Why are the Chinese going Nordic?
Why the Nordic region?
From the fresh air, fjords and fish platters to the endless summer days and early winter nights; this intriguing northern culture continues to entice Chinese travellers from all over the country to satiate their curiosities and embrace the welcome culture shock that awaits them in the land of the Vikings.
Although Scandinavia may not currently sit at pole position on their general holiday wish list, the number of Chinese tourists flocking to the wintery north is on the rise. According to Ctrip, China’s number 1 travel booking agency, the number of Chinese tourists who booked trips to Nordic countries through its website soared by 82 pct in 2018. Naturally, due to its colder climate, Northern Europe will experience its high season between May and September when the weather is warmer. However, this is not to say that winter is an unpopular season, as many Chinese tourists visit at this time to experience the snow, the skiing and of course, the breath-taking Aurora Borealis (Northern lights).
This escalation of Chinese attention hasn’t gone unnoticed in the Nordic lands as the Scandinavian peninsula recognises the prosperity that the Chinese market would bring. Recently, Denmark, Finland, Norway and Sweden jointly kicked off a tourism campaign to offer more distinctive travel experiences to Chinese visitors. They’ve collectively invested time and resources into discovering how to cater to the Chinese tourist and develop and formulate more appetizing and accessible travel experiences to this prosperous market. This is a tactic that is evidently paying off.
In this blog series, we will investigate each of the five Nordic countries, some of their most popular tourist destinations and consider what makes them so desirable to the Chinese tourist.
Velkommen til Norge!
As one of the three member countries collectively referred to as ‘Scandinavia’, Norway charmingly merges elegant, urban modernity with its rustic, rural culture. The country boasts a sparkling winter wonder with its diverse, emphatic landscape whose lengthy terrain reaches far into the Arctic circle.
As more of Europe is opening up for China, Norway is now more accessible for Chinese tourists than it has ever been before. Not only does China have an efficient transit to the country through Helsinki, but now Hainan airlines has made available a direct flight route between Beijing and Oslo, the first direct route between the two countries.

· · · · · · ·

* _To do_:
A. Please say whether each statement agrees with the passage on Chinese tourism to the Nordic region. Answer yes or no for each, and quote the deciding words from the passage.
(i) Ctrip reported that bookings by Chinese tourists to Nordic countries through its website rose by 82 percent in 2018.
(ii) Northern Europe's high season falls between November and March.
(iii) The Hainan Airlines route between Beijing and Oslo is the first direct route between China and Norway.
B. Reproduce the passage on Chinese tourism to the Nordic region between "This escalation of" and "evidently paying off.", inclusive.
C. Carry on the passage on Chinese tourism to the Nordic region from its last sentence onward.
The data after this passage is not needed for any task.

· · · · · · ·

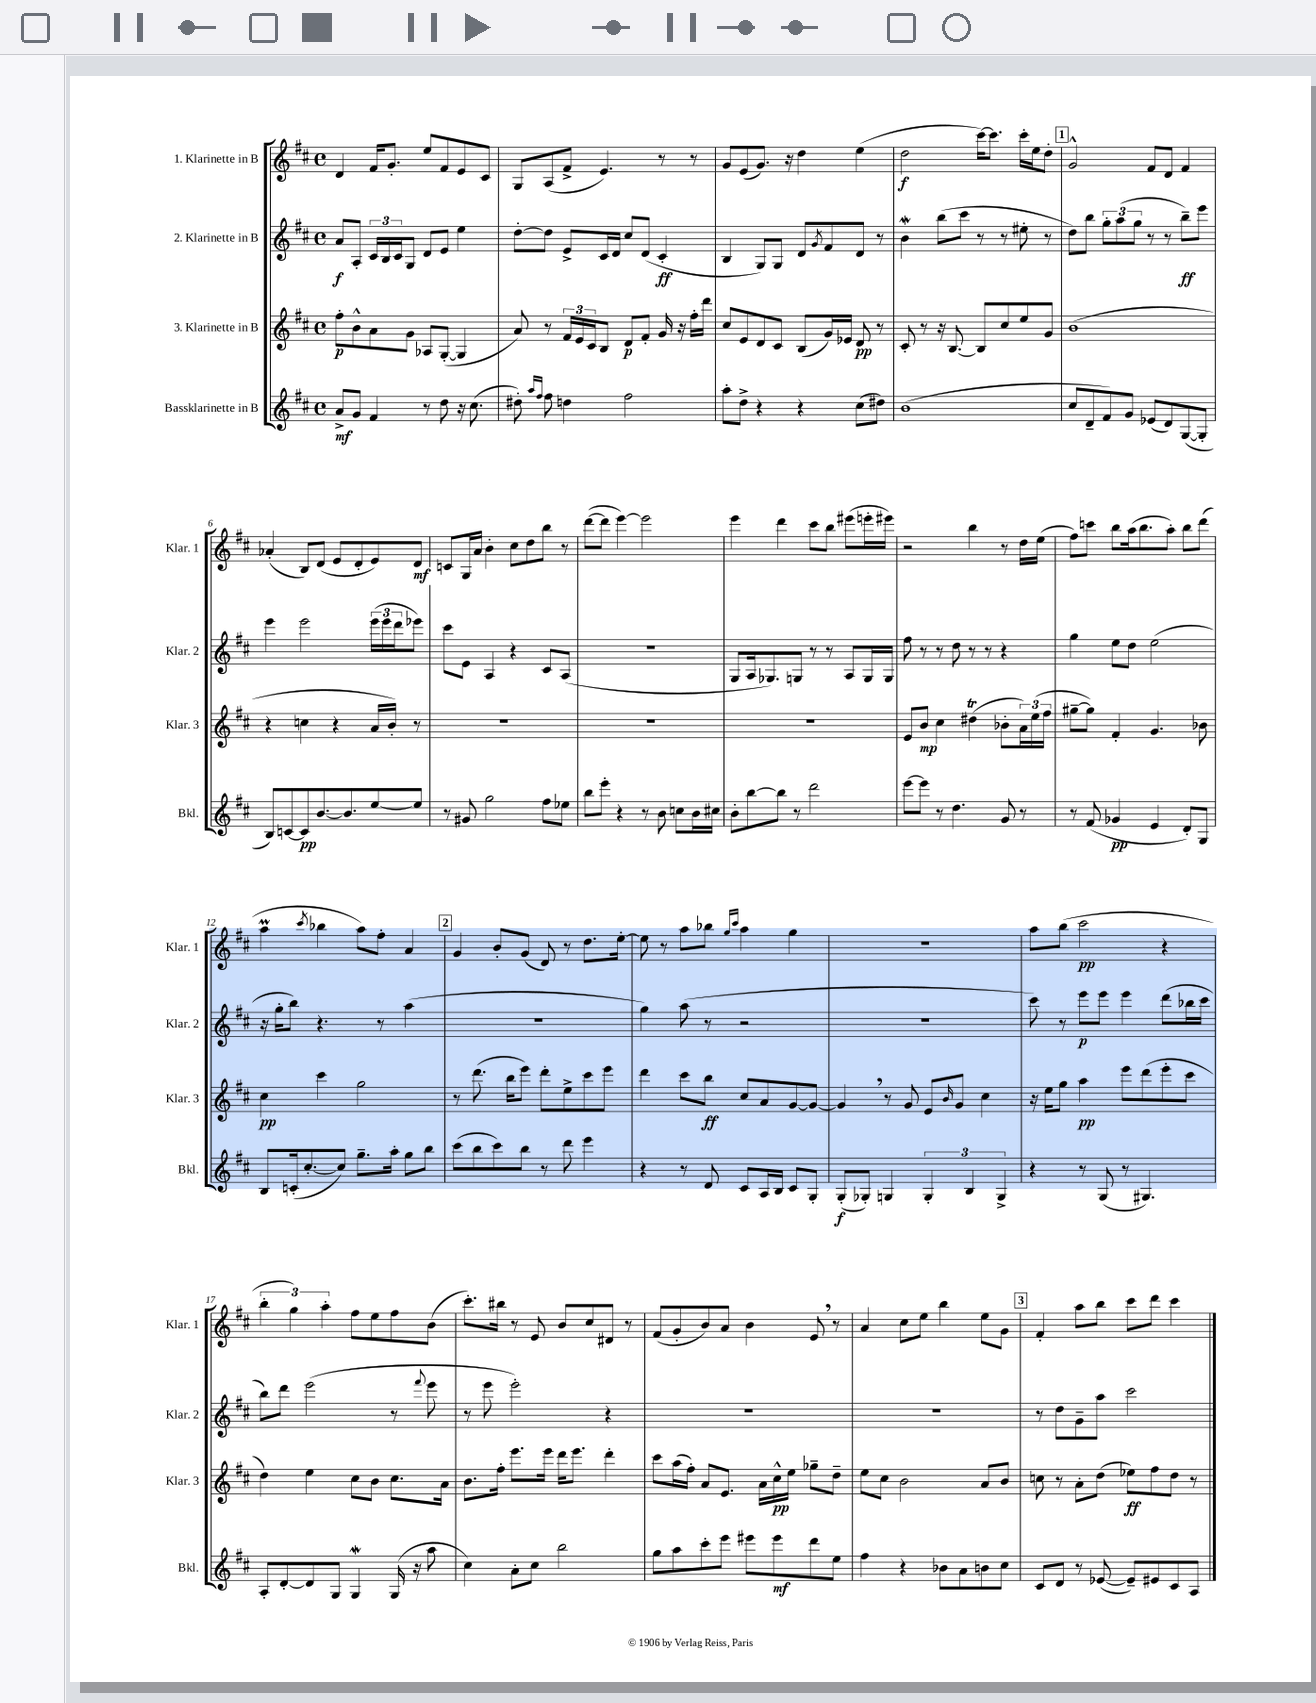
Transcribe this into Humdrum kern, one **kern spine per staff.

**kern	**dynam	**kern	**dynam	**kern	**dynam	**kern	**dynam
*part4	*part4	*part3	*part3	*part2	*part2	*part1	*part1
*staff4	*staff4	*staff3	*staff3	*staff2	*staff2	*staff1	*staff1
*I"Bassklarinette in B	*	*I"3. Klarinette in B	*	*I"2. Klarinette in B	*	*I"1. Klarinette in B	*
*I'Bkl.	*	*I'Klar. 3	*	*I'Klar. 2	*	*I'Klar. 1	*
*clefG2	*	*clefG2	*	*clefG2	*	*clefG2	*
*k[f#c#]	*	*k[f#c#]	*	*k[f#c#]	*	*k[f#c#]	*
*M4/4	*	*M4/4	*	*M4/4	*	*M4/4	*
*met(c)	*	*met(c)	*	*met(c)	*	*met(c)	*
=1	=1	=1	=1	=1	=1	=1	=1
8a^/L	mf	8ff#'\L	p	8a/L	f	4d/	.
8g/J	.	8b^^\	.	8A'/J	.	.	.
4f#/	.	8a\	.	24c#/LL	.	16f#/KL	.
.	.	.	.	24B/	.	.	.
.	.	.	.	.	.	8.g'/J	.
.	.	.	.	24c#/J	.	.	.
.	.	8g\J	.	8G/J	.	.	.
8r	.	8A-X/L	.	8d/L	.	8ee/L	.
8dd\	.	([8G'/J	.	8e/J	.	8f#/	.
16r	.	4G/]	.	4ee\	.	8e/	.
(8.cc#\	.	.	.	.	.	.	.
.	.	.	.	.	.	8c#/J	.
=2	=2	=2	=2	=2	=2	=2	=2
8dd#X'\)	.	8a/)	.	[8dd'\L	.	8G/L	.
16qqaa/LL	.	.	.	.	.	.	.
16qqff#/JJ	.	.	.	.	.	.	.
8ff#\	.	8r	.	8dd\J]	.	(8A/	.
4ddn\	.	24f#/LL	.	8e^/L	.	8f#^/J	.
.	.	24e/	.	.	.	.	.
.	.	24c#/J	.	.	.	.	.
.	.	8B/J	.	16c#/L	.	4.e/)	.
.	.	.	.	16d/JJ	.	.	.
2ff#\	.	8d/L	p	8cc#/L	.	.	.
.	.	8f#'/J	.	(8d/J	.	.	.
.	.	16g/	.	4c#'/	ff	8r	.
.	.	16r	.	.	.	.	.
.	.	16ff#'\LL	.	.	.	8r	.
.	.	16ddd\JJ	.	.	.	.	.
=3	=3	=3	=3	=3	=3	=3	=3
8aa'\L	.	8cc#/L	.	4B/	.	8g/L	.
8dd^\J	.	8e/	.	.	.	(8e/	.
4r	.	8d/	.	8G/L)	.	8.g/J)	.
.	.	8c#/J	.	8G/J	.	.	.
.	.	.	.	.	.	16r	.
4r	.	(8B/L	.	8d/L	.	4dd\	.
.	.	.	.	8qg/	.	.	.
.	.	16g/L)	.	8f#/	.	.	.
.	.	16e-X/JJ	.	.	.	.	.
(8cc#\L	.	8d/	pp	8d/J	.	(4ee\	.
8dd#X\J)	.	8r	.	8r	.	.	.
=4	=4	=4	=4	=4	=4	=4	=4
(1b	.	8c#'/	.	4bW\	.	2dd\	f
.	.	8r	.	.	.	.	.
.	.	16r	.	(8bb\L	.	.	.
.	.	[8.B/	.	.	.	.	.
.	.	.	.	8ccc#\J	.	.	.
.	.	8B/L]	.	8r	.	[16ccc#\KL)	.
.	.	.	.	.	.	8.ccc#\J]	.
.	.	8cc#/	.	8r	.	.	.
.	.	8ee/	.	8ee#X'\	.	16ccc#'\LL	.
.	.	.	.	.	.	16ee\J	.
.	.	8g/J	.	8r	.	8dd'\J	.
!!LO:REH:place=s1:t=1
=5	=5	=5	=5	=5	=5	=5	=5
8cc#/L	.	(1b	.	8dd\L)	.	2g^^/	.
8d~/	.	.	.	8bb\J	.	.	.
8f#/)	.	.	.	12gg'\L	.	.	.
.	.	.	.	(12aa\	.	.	.
8g/J	.	.	.	.	.	.	.
.	.	.	.	12gg\J	.	.	.
(8e-X/L	.	.	.	8r	.	8f#/L	.
8d/)	.	.	.	8r	.	8d/J	.
([8G/	.	.	.	8bb~\L)	ff	4f#/	.
8G'/J]	.	.	.	8eee\J	.	.	.
!!LO:LB:g=z
=6	=6	=6	=6	=6	=6	=6	=6
8B/L)	.	4r	.	4eee\	.	(4a-X'/	.
[8cn/	.	.	.	.	.	.	.
8c/]	pp	4ccn\	.	2eee\	.	8B/L)	.
[8.b/	.	.	.	.	.	(8d/J	.
.	.	4r	.	.	.	8e/L	.
8.b/]	.	.	.	.	.	.	.
.	.	.	.	.	.	8d'/	.
[8ee/	.	16a/LL	.	(24eee\LL	.	8e/)	.
.	.	.	.	24eee\	.	.	.
.	.	16b'/JJ)	.	.	.	.	.
.	.	.	.	24ddd\J	.	.	.
8ee/J]	.	8r	.	8eee-X\J)	.	8d/J	mf
=7	=7	=7	=7	=7	=7	=7	=7
8r	.	1r	.	8ccc#\L	.	8cn/L	.
8g#X/	.	.	.	8e\J	.	16G/L	.
.	.	.	.	.	.	16a/JJ	.
2gg\	.	.	.	4A/	.	4b'\	.
.	.	.	.	4r	.	8cc#\L	.
.	.	.	.	.	.	8dd\	.
8ff#\L	.	.	.	8c#/L	.	8bb\J	.
8ee-X\J	.	.	.	(8A/J	.	8r	.
=8	=8	=8	=8	=8	=8	=8	=8
8bb\L	.	1r	.	1r	.	([8ddd\L	.
8eee'\J	.	.	.	.	.	8ddd\J]	.
4r	.	.	.	.	.	[4eee\)	.
8r	.	.	.	.	.	2eee\]	.
8b\	.	.	.	.	.	.	.
8ccn\L	.	.	.	.	.	.	.
16b\L	.	.	.	.	.	.	.
16cc#X\JJ	.	.	.	.	.	.	.
=9	=9	=9	=9	=9	=9	=9	=9
8b'\L	.	1r	.	8G/L	.	4eee\	.
[8bb\	.	.	.	16A/k	.	.	.
.	.	.	.	8.G-X/)	.	.	.
8bb\J]	.	.	.	.	.	4ddd\	.
8r	.	.	.	8Gn/J	.	.	.
2ddd\	.	.	.	8r	.	8ccc#\L	.
.	.	.	.	8r	.	8bb\J	.
.	.	.	.	8A/L	.	(8eee#X\L	.
.	.	.	.	16G/L	.	16eeen'\L	.
.	.	.	.	16G/JJ	.	16eee#X\JJ)	.
=10	=10	=10	=10	=10	=10	=10	=10
[8eee\L	.	8e/L	.	8ff#\	.	2r	.
8eee\J]	.	8b/J	mp	8r	.	.	.
8r	.	4cc#\	.	8r	.	.	.
4.dd\	.	.	.	8dd\	.	.	.
.	.	(4dd#Xt\	.	8r	.	4bb\	.
.	.	.	.	8r	.	.	.
8g/	.	8b-X'\L	.	4r	.	8r	.
8r	.	24a\L)	.	.	.	16dd\LL	.
.	.	(24ee\	.	.	.	.	.
.	.	.	.	.	.	(16ee\JJ	.
.	.	24ff#\JJ	.	.	.	.	.
=11	=11	=11	=11	=11	=11	=11	=11
8r	.	[8gg#X~\L	.	4gg\	.	8ff#\L)	.
(8f#/	.	8gg#\J])	.	.	.	8cccn\J	.
4g-X/	pp	4f#'/	.	8ee\L	.	8bb\L	.
.	.	.	.	8dd\J	.	(16aa\k	.
.	.	.	.	.	.	8.bb\	.
4e/	.	4.g/	.	(2ee\	.	.	.
.	.	.	.	.	.	8aa'\J)	.
8d'/L)	.	.	.	.	.	8bb\L	.
8G/J	.	8b-X\	.	.	.	(8ddd\J	.
!!LO:LB:g=z
=12	=12	=12	=12	=12	=12	=12	=12
8B/L	.	4cc#\	pp	16r	.	4aaM\	.
.	.	.	.	16gg'\KL	.	.	.
(16cn'/k	.	.	.	8bb\J)	.	.	.
[8.cc#'/	.	.	.	.	.	.	.
.	.	.	.	.	.	8qccc#/	.
.	.	4ccc#\	.	4.r	.	4bb-X\	.
8cc#/J])	.	.	.	.	.	.	.
8.gg~\L	.	2gg\	.	.	.	8aa\L)	.
.	.	.	.	8r	.	8ff#'\J	.
16aa'\Jk	.	.	.	.	.	.	.
8gg\L	.	.	.	(4aa\	.	4a/	.
8bb\J	.	.	.	.	.	.	.
!!LO:REH:place=s1:t=2
=13	=13	=13	=13	=13	=13	=13	=13
(8ccc#\L	.	8r	.	1r	.	4g/	.
8bb\	.	(8.ddd\	.	.	.	.	.
8ccc#\)	.	.	.	.	.	8b'/L	.
.	.	16bb\KL	.	.	.	.	.
8bb\J	.	8eee\J)	.	.	.	(8g/J	.
8r	.	8ddd'\L	.	.	.	8d/)	.
8ddd\	.	8ee^\	.	.	.	8r	.
4eee\	.	8ccc#\	.	.	.	8.dd\L	.
.	.	8eee\J	.	.	.	.	.
.	.	.	.	.	.	[16ee'\Jk	.
=14	=14	=14	=14	=14	=14	=14	=14
4r	.	4ddd\	.	4gg\)	.	8ee\]	.
.	.	.	.	.	.	8r	.
8r	.	8ccc#\L	.	(8aa\	.	8aa\L	.
8d/	.	8bb\J	ff	8r	.	8bb-X\J	.
.	.	.	.	.	.	16qqgg/LL	.
.	.	.	.	.	.	16qqccc#/JJ	.
8c#/L	.	8cc#/L	.	2r	.	4aa\	.
16A/L	.	8a/	.	.	.	.	.
16B/JJ	.	.	.	.	.	.	.
8c#/L	.	[8g/	.	.	.	4gg\	.
8G'/J	.	8g/J_	.	.	.	.	.
=15	=15	=15	=15	=15	=15	=15	=15
(8G'/L	f	4g,/]	.	1r	.	1r	.
8G-X'/J)	.	.	.	.	.	.	.
4Gn/	.	8r	.	.	.	.	.
.	.	8g/	.	.	.	.	.
6G'/	.	8e/L	.	.	.	.	.
.	.	16qqb/	.	.	.	.	.
.	.	8g/J	.	.	.	.	.
6B/	.	.	.	.	.	.	.
.	.	4cc#\	.	.	.	.	.
6G^/	.	.	.	.	.	.	.
=16	=16	=16	=16	=16	=16	=16	=16
4r	.	16r	.	8ccc#\)	.	8aa\L	.
.	.	16ee\KL	.	.	.	.	.
.	.	8gg\J	.	8r	.	(8bb\J	.
8r	.	4aa\	pp	8eee\L	p	2ccc#\	pp
(8G/	.	.	.	8eee\J	.	.	.
8r	.	8eee\L	.	4eee\	.	.	.
4.G#X/)	.	(8ddd\	.	.	.	.	.
.	.	8eee'\	.	(8ddd\L	.	4r	.
.	.	8ccc#\J	.	16bb-X\L	.	.	.
.	.	.	.	16ccc#\JJ	.	.	.
!!LO:LB:g=z
=17	=17	=17	=17	=17	=17	=17	=17
8A'/L	.	4dd\)	.	8bb\L)	.	6bb'\	.
[8d'/	.	.	.	8ddd\J	.	.	.
.	.	.	.	.	.	6gg\)	.
8d/]	.	4ee\	.	(2eee\	.	.	.
.	.	.	.	.	.	6aa'\	.
8G/J	.	.	.	.	.	.	.
4Gw/	.	8cc#\L	.	.	.	8ff#\L	.
.	.	8b\J	.	.	.	8ee\	.
(16G/	.	8.cc#\L	.	8r	.	8ff#\	.
16r	.	.	.	.	.	.	.
.	.	.	.	8qqfff#/	.	.	.
8aa\	.	.	.	8eee\	.	(8b\J	.
.	.	16a\Jk	.	.	.	.	.
=18	=18	=18	=18	=18	=18	=18	=18
4cc#\)	.	8.b\L	.	8r	.	8.ccc#'\L)	.
.	.	.	.	8eee\	.	.	.
.	.	16ff#'\Jk	.	.	.	16bb#X\Jk	.
8a'\L	.	8.eee\L	.	2eee'\)	.	8r	.
8cc#\J	.	.	.	.	.	8e/	.
.	.	16eee\Jk	.	.	.	.	.
2bb\	.	16ddd\KL	.	.	.	8b/L	.
.	.	8.eee\J	.	.	.	.	.
.	.	.	.	.	.	8cc#/	.
.	.	4ddd'\	.	4r	.	8d#X/J	.
.	.	.	.	.	.	8r	.
=19	=19	=19	=19	=19	=19	=19	=19
8gg\L	.	8ccc#\L	.	1r	.	(8f#/L	.
8aa\	.	(16aa\L	.	.	.	8g'/	.
.	.	16ff#'\JJ)	.	.	.	.	.
8ccc#'\	.	8a/L	.	.	.	8b/)	.
8eee\J	.	8.e/J	.	.	.	8a/J	.
8eee#X\L	.	.	.	.	.	4b\	.
.	.	16a\LL	.	.	.	.	.
8eee#\	mf	16cc#^^\	pp	.	.	.	.
.	.	16ee\JJ	.	.	.	.	.
8ddd\	.	8gg-X~\L	.	.	.	8e,/	.
8ee\J	.	8dd~\J	.	.	.	8r	.
=20	=20	=20	=20	=20	=20	=20	=20
4ff#\	.	8ee\L	.	1r	.	4a/	.
.	.	8cc#\J	.	.	.	.	.
4r	.	2b\	.	.	.	8cc#\L	.
.	.	.	.	.	.	8ee\J	.
8b-X\L	.	.	.	.	.	4bb\	.
8a\	.	.	.	.	.	.	.
8bn\	.	8a/L	.	.	.	8ee\L	.
8cc#\J	.	8b/J	.	.	.	8g\J	.
!!LO:REH:place=s1:t=3
=21	=21	=21	=21	=21	=21	=21	=21
8c#/L	.	8ccn\	.	8r	.	4f#'/	.
8d/J	.	8r	.	8dd\L	.	.	.
8r	.	8a'\L	.	8g~\	.	8aa\L	.
([8e-X/	.	(8dd\J	.	8aa\J	.	8bb\J	.
8e-~/L])	.	8ee-X\L)	ff	2ccc#\	.	8ccc#\L	.
8e#X/	.	8ff#\	.	.	.	8ddd\J	.
8c#/	.	8dd\J	.	.	.	4ccc#\	.
8A/J	.	8r	.	.	.	.	.
==	==	==	==	==	==	==	==
*-	*-	*-	*-	*-	*-	*-	*-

· · · · · · ·

* _Answers to the exercise_:
A.
(i) Yes: "the number of Chinese tourists who booked trips to Nordic countries through its website soared by 82 pct in 2018"
(ii) No: "Northern Europe will experience its high season between May and September when the weather is warmer"
(iii) Yes: "a direct flight route between Beijing and Oslo, the first direct route between the two countries"

B.
This escalation of Chinese attention hasn’t gone unnoticed in the Nordic lands as the Scandinavian peninsula recognises the prosperity that the Chinese market would bring. Recently, Denmark, Finland, Norway and Sweden jointly kicked off a tourism campaign to offer more distinctive travel experiences to Chinese visitors. They’ve collectively invested time and resources into discovering how to cater to the Chinese tourist and develop and formulate more appetizing and accessible travel experiences to this prosperous market. This is a tactic that is evidently paying off.

C.
The Chinese marvel at how the awe-inspiring scenery fits synonymously with a local culture that is filled to the brim with history and tradition; a culture which owes much to the landscape it originates from. Norway is certainly not lacking on reasons for its touristic appeal; whether it’s to bear witness to a natural environment which seems almost fictional with its beauty, to experiencing the modernised food, shopping and efficiency that Scandinavians are so proud of, or even to visit the sites of the many films that were shot or based there, such as Disney’s Frozen, the highest grossing animated film of all time and one which brought in just under $50,000,000 in its first year in China.
Whatever the reason for visiting, inbound tourism is unquestionably on the rise for the Norwegians and in recent times, the Chinese have found themselves on the growing list of countries exporting thousands of travellers there each year. According to Bente Bratland Holm, travel director for ‘Innovation Norge’, “The Asian market is growing the most… Norway now has the most overnight stays by Chinese tourists in Scandinavia.”
Norway clearly has a wide variety of cities and sites that draw in a large number of visitors each year, so let’s have a look at five of Chinese tourists’ favourite Norwegian locations and reflect on what each one offers that makes them such must-see destinations.
Five of Norway’s top tourist destinations
Whenever you see an aesthetic poster or wallpaper of the magical, endless Norwegian fjords and mountains, wondering whether such a mysterious and ethereal environment could possibly exist … there’s a very strong likelihood that that photograph was taken somewhere on the Lofoten islands.
Lofoten may not necessarily be the biggest hub for tourism in Norway, it is certainly accessible and the Chinese travellers who do make the northern trip to the islands will be incontestably glad that they did. Most tourists will opt for the aerial route due to its speed and convenience; flights will typically connect through Oslo to either Bodø or Svolvær airports and will need a subsequent, short transfer over to the islands. Many other Chinese tourists may prefer a longer and more scenic route and the marathon train journey between Oslo and Bodø rewards the traveller with a window view of all the sights and sounds that the Norwegian terrain has to offer. Despite its more remote location, tourists of the world are still willing to spend the extra time and money to pay this wonderland a visit and the Chinese are no exception to this.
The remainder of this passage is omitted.